Collected data
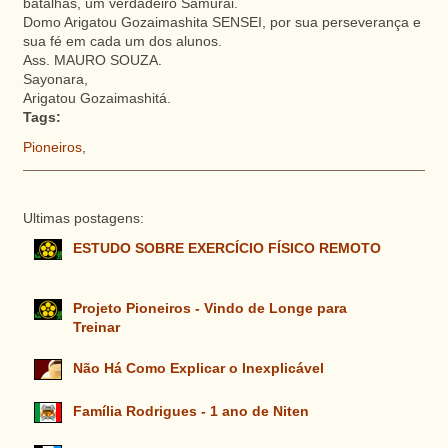
batalhas, um verdadeiro Samurai.
Domo Arigatou Gozaimashita SENSEI, por sua perseverança e
sua fé em cada um dos alunos.
Ass. MAURO SOUZA.
Sayonara,
Arigatou Gozaimashitá.
Tags:
Pioneiros
,
Ultimas postagens:
ESTUDO SOBRE EXERCÍCIO FÍSICO REMOTO
Projeto Pioneiros - Vindo de Longe para
Treinar
Não Há Como Explicar o Inexplicável
Família Rodrigues - 1 ano de Niten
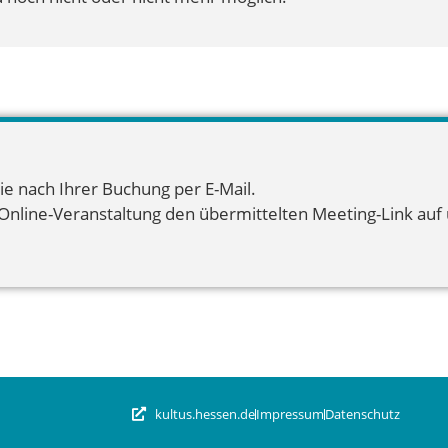
ie nach Ihrer Buchung per E-Mail.
 Online-Veranstaltung den übermittelten Meeting-Link auf u
kultus.hessen.de
Impressum
Datenschutz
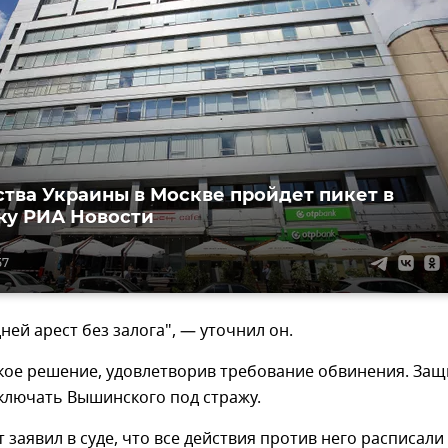
ства Украины в Москве пройдет пикет в
ку РИА Новости
57
ней арест без залога", — уточнил он.
кое решение, удовлетворив требование обвинения. Защ
ключать Вышинского под стражу.
 заявил в суде, что все действия против него расписали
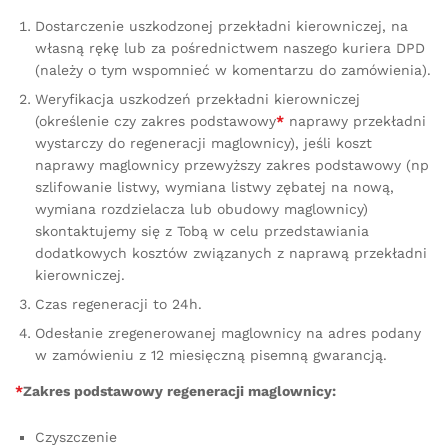
Dostarczenie uszkodzonej przekładni kierowniczej, na
własną rękę lub za pośrednictwem naszego kuriera DPD
(należy o tym wspomnieć w komentarzu do zamówienia).
Weryfikacja uszkodzeń przekładni kierowniczej
(określenie czy zakres podstawowy
*
naprawy przekładni
wystarczy do regeneracji maglownicy), jeśli koszt
naprawy maglownicy przewyższy zakres podstawowy (np
szlifowanie listwy, wymiana listwy zębatej na nową,
wymiana rozdzielacza lub obudowy maglownicy)
skontaktujemy się z Tobą w celu przedstawiania
dodatkowych kosztów związanych z naprawą przekładni
kierowniczej.
Czas regeneracji to 24h.
Odesłanie zregenerowanej maglownicy na adres podany
w zamówieniu z 12 miesięczną pisemną gwarancją.
*
Zakres podstawowy regeneracji maglownicy:
Czyszczenie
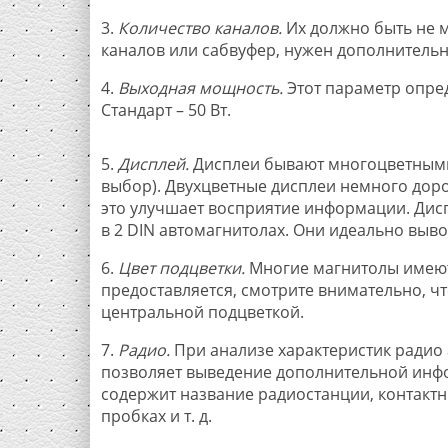
3.
Количество каналов.
Их должно быть не м
каналов или сабвуфер, нужен дополнительн
4.
Выходная мощность.
Этот параметр опре
Стандарт – 50 Вт.
5.
Дисплей.
Дисплеи бывают многоцветными
выбор). Двухцветные дисплеи немного доро
это улучшает восприятие информации. Дисп
в 2 DIN автомагнитолах. Они идеально выв
6.
Цвет подцветки.
Многие магнитолы имеют
предоставляется, смотрите внимательно, ч
центральной подцветкой.
7.
Радио.
При анализе характеристик радио
позволяет выведение дополнительной инфо
содержит название радиостанции, контактн
пробках и т. д.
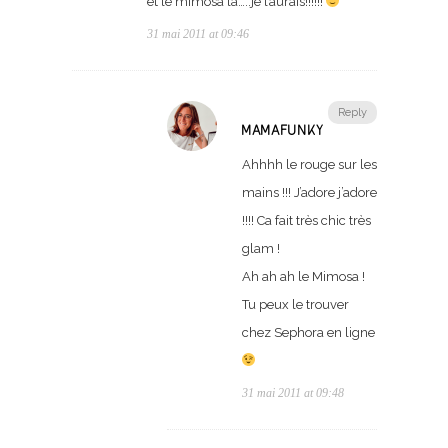
et le mimosa là…..je l’aurais!!!!!!
31 mai 2011 at 09:46
Reply
MAMAFUNKY
Ahhhh le rouge sur les
mains !!! J’adore j’adore
!!!! Ca fait très chic très
glam !
Ah ah ah le Mimosa !
Tu peux le trouver
chez Sephora en ligne
31 mai 2011 at 09:48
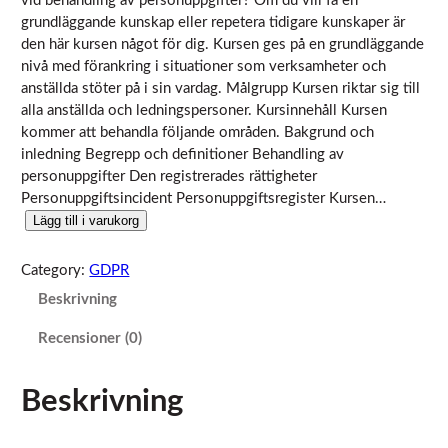
vid behandling av personuppgifter? Om du vill få en
grundläggande kunskap eller repetera tidigare kunskaper är
den här kursen något för dig. Kursen ges på en grundläggande
nivå med förankring i situationer som verksamheter och
anställda stöter på i sin vardag. Målgrupp Kursen riktar sig till
alla anställda och ledningspersoner. Kursinnehåll Kursen
kommer att behandla följande områden. Bakgrund och
inledning Begrepp och definitioner Behandling av
personuppgifter Den registrerades rättigheter
Personuppgiftsincident Personuppgiftsregister Kursen…
Nödvändiga
G
Lägg till i varukorg
Dessa kakor
D
går inte att
P
välja bort. De
Category:
GDPR
behövs för
R
Beskrivning
att hemsidan
B
över huvud
a
taget ska
Recensioner (0)
s
fungera.
k
Beskrivning
u
r
Statistik
s
För att vi ska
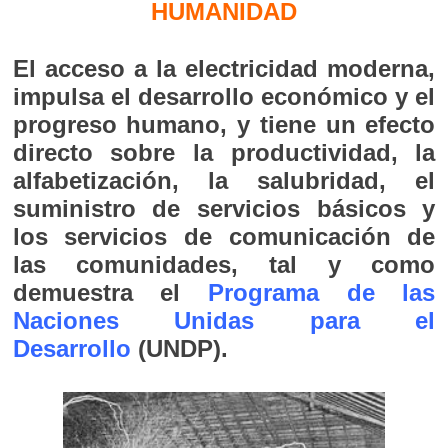
HUMANIDAD
El acceso a la electricidad moderna,
impulsa el desarrollo económico y el
progreso humano, y tiene un efecto
directo sobre la productividad, la
alfabetización, la salubridad, el
suministro de servicios básicos y
los servicios de comunicación de
las comunidades, tal y como
demuestra el
Programa de las
Naciones Unidas para el
Desarrollo
(UNDP).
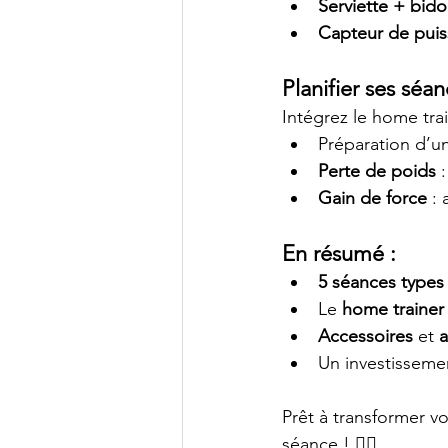
Serviette + bid
Capteur de puis
Planifier ses séan
Intégrez le home tra
Préparation d’un
Perte de poids
 
Gain de force
 :
En résumé :
5 séances types
Le 
home trainer
Accessoires
 et 
a
Un investisseme
Prêt à transformer vo
séance ! 🚴‍♂️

*What you are asked to do:* Update the text of all the rows above so that every "UNDP" becomes "PNUD", keeping everything else the same. Leave the pictures out of your answer.

*Your solution:*
batalhas, um verdadeiro Samurai.
Domo Arigatou Gozaimashita SENSEI, por sua perseverança e
sua fé em cada um dos alunos.
Ass. MAURO SOUZA.
Sayonara,
Arigatou Gozaimashitá.
Tags:
Pioneiros
,
Ultimas postagens:
ESTUDO SOBRE EXERCÍCIO FÍSICO REMOTO
Projeto Pioneiros - Vindo de Longe para
Treinar
Não Há Como Explicar o Inexplicável
Família Rodrigues - 1 ano de Niten
ie nach Ihrer Buchung per E-Mail.
 Online-Veranstaltung den übermittelten Meeting-Link auf u
kultus.hessen.de
Impressum
Datenschutz
ства Украины в Москве пройдет пикет в
ку РИА Новости
57
ней арест без залога", — уточнил он.
кое решение, удовлетворив требование обвинения. Защ
ключать Вышинского под стражу.
 заявил в суде, что все действия против него расписали
Dostarczenie uszkodzonej przekładni kierowniczej, na
własną rękę lub za pośrednictwem naszego kuriera DPD
(należy o tym wspomnieć w komentarzu do zamówienia).
Weryfikacja uszkodzeń przekładni kierowniczej
(określenie czy zakres podstawowy
*
naprawy przekładni
wystarczy do regeneracji maglownicy), jeśli koszt
naprawy maglownicy przewyższy zakres podstawowy (np
szlifowanie listwy, wymiana listwy zębatej na nową,
wymiana rozdzielacza lub obudowy maglownicy)
skontaktujemy się z Tobą w celu przedstawiania
dodatkowych kosztów związanych z naprawą przekładni
kierowniczej.
Czas regeneracji to 24h.
Odesłanie zregenerowanej maglownicy na adres podany
w zamówieniu z 12 miesięczną pisemną gwarancją.
*
Zakres podstawowy regeneracji maglownicy:
Czyszczenie
3.
Количество каналов.
Их должно быть не м
каналов или сабвуфер, нужен дополнительн
4.
Выходная мощность.
Этот параметр опре
Стандарт – 50 Вт.
5.
Дисплей.
Дисплеи бывают многоцветными
выбор). Двухцветные дисплеи немного доро
это улучшает восприятие информации. Дисп
в 2 DIN автомагнитолах. Они идеально выв
6.
Цвет подцветки.
Многие магнитолы имеют
предоставляется, смотрите внимательно, ч
центральной подцветкой.
7.
Радио.
При анализе характеристик радио
позволяет выведение дополнительной инфо
содержит название радиостанции, контактн
пробках и т. д.
et le mimosa là…..je l’aurais!!!!!!
31 mai 2011 at 09:46
Reply
MAMAFUNKY
Ahhhh le rouge sur les
mains !!! J’adore j’adore
!!!! Ca fait très chic très
glam !
Ah ah ah le Mimosa !
Tu peux le trouver
chez Sephora en ligne
31 mai 2011 at 09:48
vid behandling av personuppgifter? Om du vill få en
grundläggande kunskap eller repetera tidigare kunskaper är
den här kursen något för dig. Kursen ges på en grundläggande
nivå med förankring i situationer som verksamheter och
anställda stöter på i sin vardag. Målgrupp Kursen riktar sig till
alla anställda och ledningspersoner. Kursinnehåll Kursen
kommer att behandla följande områden. Bakgrund och
inledning Begrepp och definitioner Behandling av
personuppgifter Den registrerades rättigheter
Personuppgiftsincident Personuppgiftsregister Kursen…
Nödvändiga
G
Lägg till i varukorg
Dessa kakor
D
går inte att
P
välja bort. De
Category:
GDPR
behövs för
R
Beskrivning
att hemsidan
B
över huvud
a
taget ska
Recensioner (0)
s
fungera.
k
Beskrivning
u
r
Statistik
s
För att vi ska
HUMANIDAD
El acceso a la electricidad moderna,
impulsa el desarrollo económico y el
progreso humano, y tiene un efecto
directo sobre la productividad, la
alfabetización, la salubridad, el
suministro de servicios básicos y
los servicios de comunicación de
las comunidades, tal y como
demuestra el
Programa de las
Naciones Unidas para el
Desarrollo
(PNUD).
Serviette + bid
Capteur de puis
Planifier ses séan
Intégrez le home tra
Préparation d’un
Perte de poids
 
Gain de force
 :
En résumé :
5 séances types
Le 
home trainer
Accessoires
 et 
a
Un investisseme
Prêt à transformer vo
séance ! 🚴‍♂️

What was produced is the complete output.